The secret dream of any spectator or reader is to get inside the story and lead it to the desired ending. There are many times when, while watching a movie or even reading a book, we feel the urge to speak to a character. To tell him or her that he or she is falling into a trap. Or even to materialize in the plot and beat up the villain. But there is nothing we can do. We are mere watchers, invisible, unable to cross the barrier that separates our reality from the fiction we're watching. "Ghost" fulfills this impossible dream through its main character.
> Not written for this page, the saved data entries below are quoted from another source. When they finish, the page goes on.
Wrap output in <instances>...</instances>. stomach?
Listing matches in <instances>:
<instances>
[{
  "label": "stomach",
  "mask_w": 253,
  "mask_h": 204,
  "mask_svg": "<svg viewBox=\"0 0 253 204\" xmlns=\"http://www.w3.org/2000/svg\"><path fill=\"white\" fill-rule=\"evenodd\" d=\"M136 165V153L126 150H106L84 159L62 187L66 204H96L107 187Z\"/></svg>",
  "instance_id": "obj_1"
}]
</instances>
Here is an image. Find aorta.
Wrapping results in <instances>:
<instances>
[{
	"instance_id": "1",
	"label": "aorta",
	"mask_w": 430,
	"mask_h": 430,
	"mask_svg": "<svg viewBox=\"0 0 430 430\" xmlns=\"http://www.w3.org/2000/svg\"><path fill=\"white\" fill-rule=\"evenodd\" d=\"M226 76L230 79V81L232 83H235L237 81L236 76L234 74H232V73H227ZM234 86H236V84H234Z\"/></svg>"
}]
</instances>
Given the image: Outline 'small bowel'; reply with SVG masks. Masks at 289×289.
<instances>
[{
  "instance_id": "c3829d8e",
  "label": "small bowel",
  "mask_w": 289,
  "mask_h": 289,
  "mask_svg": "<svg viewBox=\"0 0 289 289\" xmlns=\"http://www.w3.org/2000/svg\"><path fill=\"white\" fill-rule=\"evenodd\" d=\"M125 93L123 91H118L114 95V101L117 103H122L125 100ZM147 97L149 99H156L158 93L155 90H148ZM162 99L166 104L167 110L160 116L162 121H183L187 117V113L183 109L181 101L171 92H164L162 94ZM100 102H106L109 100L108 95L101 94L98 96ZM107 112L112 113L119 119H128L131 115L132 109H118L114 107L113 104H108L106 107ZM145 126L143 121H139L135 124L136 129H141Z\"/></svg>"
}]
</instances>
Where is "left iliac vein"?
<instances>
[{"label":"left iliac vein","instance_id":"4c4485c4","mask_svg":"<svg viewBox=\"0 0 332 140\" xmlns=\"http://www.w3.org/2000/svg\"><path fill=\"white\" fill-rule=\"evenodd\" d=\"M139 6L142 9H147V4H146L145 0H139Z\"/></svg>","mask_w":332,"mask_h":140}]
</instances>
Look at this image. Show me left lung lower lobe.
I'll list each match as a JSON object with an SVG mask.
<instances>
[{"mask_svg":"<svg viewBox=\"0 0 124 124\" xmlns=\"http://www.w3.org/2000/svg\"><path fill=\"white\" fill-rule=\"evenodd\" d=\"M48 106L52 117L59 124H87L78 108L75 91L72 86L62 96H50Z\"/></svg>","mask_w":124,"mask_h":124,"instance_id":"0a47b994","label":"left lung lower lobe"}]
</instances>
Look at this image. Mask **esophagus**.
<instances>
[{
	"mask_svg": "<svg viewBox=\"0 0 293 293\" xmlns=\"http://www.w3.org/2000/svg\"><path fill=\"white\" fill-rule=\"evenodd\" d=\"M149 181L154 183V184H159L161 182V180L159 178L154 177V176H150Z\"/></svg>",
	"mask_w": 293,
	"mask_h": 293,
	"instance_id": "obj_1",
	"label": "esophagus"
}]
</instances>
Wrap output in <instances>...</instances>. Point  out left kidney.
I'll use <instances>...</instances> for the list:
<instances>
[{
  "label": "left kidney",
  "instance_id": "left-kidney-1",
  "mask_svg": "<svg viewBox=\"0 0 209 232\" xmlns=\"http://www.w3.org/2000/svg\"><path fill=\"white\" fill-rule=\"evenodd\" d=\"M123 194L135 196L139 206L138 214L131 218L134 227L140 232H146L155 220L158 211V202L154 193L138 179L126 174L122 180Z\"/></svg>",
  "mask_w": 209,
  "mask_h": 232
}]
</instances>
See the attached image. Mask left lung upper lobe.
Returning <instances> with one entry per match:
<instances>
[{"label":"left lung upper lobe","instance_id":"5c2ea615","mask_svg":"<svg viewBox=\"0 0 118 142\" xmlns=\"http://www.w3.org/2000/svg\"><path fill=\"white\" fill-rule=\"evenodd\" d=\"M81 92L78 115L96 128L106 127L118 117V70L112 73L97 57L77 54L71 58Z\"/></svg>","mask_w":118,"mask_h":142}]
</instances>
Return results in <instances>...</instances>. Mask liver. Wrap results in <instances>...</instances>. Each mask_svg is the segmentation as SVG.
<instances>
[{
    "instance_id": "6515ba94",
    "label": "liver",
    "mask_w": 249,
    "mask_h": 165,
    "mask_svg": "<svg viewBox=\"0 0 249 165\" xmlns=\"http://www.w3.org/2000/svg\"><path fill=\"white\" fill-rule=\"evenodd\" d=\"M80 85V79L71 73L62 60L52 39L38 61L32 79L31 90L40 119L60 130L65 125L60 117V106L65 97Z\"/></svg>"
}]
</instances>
When Sam (Patrick Swaize) dies and becomes a ghost in the movie, he turns into a mere watcher just like us. He sees everything, he makes comments, he complains, he gets mad, but he can do nothing about it. At that moment, a connection is established between him and the audience. Sam becomes an agent for the spectators in the movie, one of us, anxious to communicate with the other characters and prevent his wife Molly (Demi Moore) from being deceived by her false friend Carl (Tony Goodwin). But, just like us, he can only watch and do nothing.

But, by the time Sam's ghost is able to make contact and interfere with the story, it's as if each and every one of us were there, participating in the movie, helping Molly and leading the plot to a happy ending. From that moment on, we get immense pleasure out of each of Sam's triumphs, as if we had been responsible for them. This feeling that we are conducting the story is reinforced by the fact that, once Sam takes control of the situation, everything happens exactly like we expect. Not all movies are like this.

In "Heaven Can Wait", we experience the frustration of Joe Pendleton's amnesia soon after he takes the body of an injured player. The movie ends with him becoming another person, not remembering his girlfriend when he sees her. It's not the ending we hoped for, even if it hints at an eventual resolution. Just like we wish Jenny would not die at the end of "Love Story" or that Romeo and Juliet would live happily ever after. "Ghost" provides the audience with an almost orgasmic sense of fulfillment by giving it exactly what it wants from a certain moment until the end.

I'm not a movie expert. I don't think I'd be a good movie critic. But there are a few movies that I consider perfect in terms of entertainment and "Ghost" is one of them.